▸ **本文抜粋**:
================================
写真/沼田学(『築地魚河岸ブルース』から)
写真/沼田学(『築地魚河岸ブルース』から)

「勝手に写真を撮っていたので、ご挨拶やお礼、許可取りを兼ねて写真を持っていくことにしたんです。親しくなって彼らのポートレートも撮影したいという気持ちもありましたし。でも、単純にかっこいい写真が撮れたので、本人にも見てもらいたいという気持ちのほうが強かったかも」

 場内の見取り図を頼りに店を訪れ、被写体本人に写真を渡すと、大半の人は喜んでくれた。

「移転問題でピリピリしていた時期だったのですごく怒られたこともありましたが、こわもての人が意外とやさしかったり、お礼に魚をくれたりして、どんどん顔見知りが増えていきました」

 なかには沼田さんが撮影した写真を気に入り、ターレーに飾ってくれた人もいた。

「その人が、ターレー乗りの仲間に写真のことを聞かれると、『あそこを通ると撮ってもらえるよ』と言ってくれたので、いい宣伝になりました」

 2017年1月には写真展を開催し、被写体となった人たちが築地から大勢見に来てくれたという。秋には写真集の販売も決まった。その後、築地での写真展開催と大判写真集の制作を目指して、クラウドファンディングで賛同者も募り、大きな支援を得た。

 これまでにもさまざまな人物写真を撮り続け、今回も築地で働く男たちの「顔」に魅力を感じた沼田さんは、人の何に引かれているのだろうか。

「人のことってわからないし、自分と違うから面白いんじゃないですか? 遠くの見知らぬ風景よりも、隣に住んでいる人がどんな人で、どんな暮らしをしているかのほうが気になりますし、自分と全く違うものを発見するのが好きなんでしょうね」

 今回の撮影を通して、多くの市場関係者と親しくなったという沼田さん。その後、撮影を頼まれたり、飲みに行ったりもして、一見怖そうなおじさんたちの素顔も垣間見た。
================================
▸ **データ抜粋**:
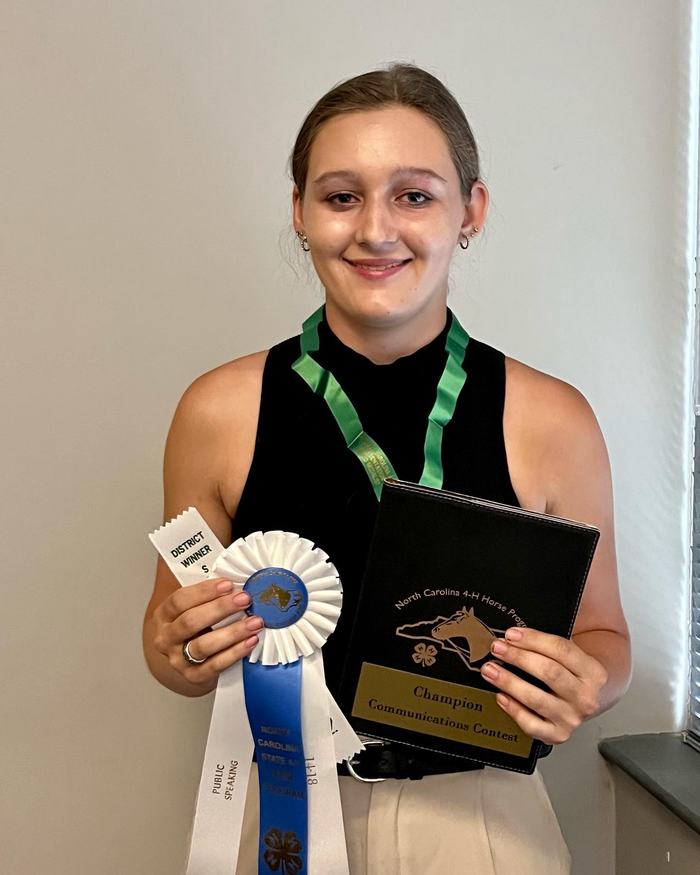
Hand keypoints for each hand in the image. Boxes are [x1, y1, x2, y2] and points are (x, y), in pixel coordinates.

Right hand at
================================
▸ **課題**: 築地の写真についての記事のうち、「2017年1月には写真展を開」から「何に引かれているのだろうか。」まで(両端を含む)を、「クラウドファンディング」を「インターネット上の寄付」に替えて書き改めなさい。

▸ **解答**:
2017年1月には写真展を開催し、被写体となった人たちが築地から大勢見に来てくれたという。秋には写真集の販売も決まった。その後、築地での写真展開催と大判写真集の制作を目指して、インターネット上の寄付で賛同者も募り、大きな支援を得た。

 これまでにもさまざまな人物写真を撮り続け、今回も築地で働く男たちの「顔」に魅力を感じた沼田さんは、人の何に引かれているのだろうか。